New Feature

Smart Performance Insights for Apache Spark

ILUM now surfaces actionable run-time insights for Spark jobs, so you can spot regressions, memory pressure, and planner optimizations without digging through logs.

What’s new

Job health summary
- Job Running Efficiently when no critical issues are detected.
- Slow Job Detected when a run is N× slower than its rolling baseline (e.g., 4.0× longer than average), with a pointer to investigate data skew, resource constraints, or inefficient operations.
Stage-level memory hotspots
Flags memory-intensive stages (e.g., “4 stages used significant memory; peak 1640 MB in stage 73”) so you can tune executor memory or operators before spills/OOM.
Planner/Optimizer signal
Stage Optimization Detected when Spark (e.g., AQE) skips stages or coalesces partitions (“42 stages skipped”)—evidence that your query plan is being optimized.
Inline recommendations
Each finding ships with a short, concrete recommendation (monitor, check skew, consider memory tuning).

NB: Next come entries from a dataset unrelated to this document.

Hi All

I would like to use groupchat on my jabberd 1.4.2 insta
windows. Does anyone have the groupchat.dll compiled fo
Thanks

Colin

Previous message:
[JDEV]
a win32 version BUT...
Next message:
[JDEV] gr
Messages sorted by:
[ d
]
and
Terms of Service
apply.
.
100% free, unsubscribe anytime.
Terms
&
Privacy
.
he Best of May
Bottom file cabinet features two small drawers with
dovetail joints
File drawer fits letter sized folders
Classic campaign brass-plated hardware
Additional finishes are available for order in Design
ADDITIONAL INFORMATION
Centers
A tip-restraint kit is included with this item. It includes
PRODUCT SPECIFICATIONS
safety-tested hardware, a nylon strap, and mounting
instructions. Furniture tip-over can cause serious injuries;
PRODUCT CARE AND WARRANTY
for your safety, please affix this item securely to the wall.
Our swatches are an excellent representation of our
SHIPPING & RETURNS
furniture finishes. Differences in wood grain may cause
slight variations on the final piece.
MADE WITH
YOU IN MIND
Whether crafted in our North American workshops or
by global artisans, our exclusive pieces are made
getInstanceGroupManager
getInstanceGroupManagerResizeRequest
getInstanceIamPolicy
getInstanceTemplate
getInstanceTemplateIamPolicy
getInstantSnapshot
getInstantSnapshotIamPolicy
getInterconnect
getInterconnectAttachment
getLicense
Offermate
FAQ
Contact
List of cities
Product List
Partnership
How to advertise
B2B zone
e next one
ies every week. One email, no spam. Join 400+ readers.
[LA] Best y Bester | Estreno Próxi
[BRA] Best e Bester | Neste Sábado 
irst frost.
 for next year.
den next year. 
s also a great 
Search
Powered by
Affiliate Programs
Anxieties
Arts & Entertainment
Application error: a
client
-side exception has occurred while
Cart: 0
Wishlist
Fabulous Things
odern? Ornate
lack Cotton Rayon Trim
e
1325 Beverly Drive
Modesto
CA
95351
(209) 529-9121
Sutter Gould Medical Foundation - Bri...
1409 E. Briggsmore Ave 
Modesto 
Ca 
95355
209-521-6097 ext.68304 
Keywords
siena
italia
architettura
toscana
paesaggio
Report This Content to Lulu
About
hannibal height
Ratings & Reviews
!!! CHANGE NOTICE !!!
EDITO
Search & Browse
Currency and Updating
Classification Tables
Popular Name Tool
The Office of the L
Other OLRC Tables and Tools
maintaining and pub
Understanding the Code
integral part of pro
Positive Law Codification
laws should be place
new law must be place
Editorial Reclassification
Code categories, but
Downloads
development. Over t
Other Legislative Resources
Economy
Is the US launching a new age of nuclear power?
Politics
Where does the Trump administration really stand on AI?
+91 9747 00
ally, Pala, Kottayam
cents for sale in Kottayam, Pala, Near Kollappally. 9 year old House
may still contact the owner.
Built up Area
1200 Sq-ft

No fluff.

How it works (brief)

Builds a per-job baseline from recent runs and raises deviations using robust statistics (not single-run variance).
Reads stage/task metrics to locate peaks (memory, CPU time) and to count skipped/coalesced stages from the optimizer.
Keeps noise low with thresholds and minimum observation windows.

Where to find it

Job → Analytics (appears after the first complete run with metrics).

Why it helps

Faster triage of Spark performance regressions (latency spikes vs. baseline).
Early warning on memory-intensive stages that precede spills/OOM.
Confirmation that Adaptive Query Execution is producing real wins (skipped stages), not just toggled on.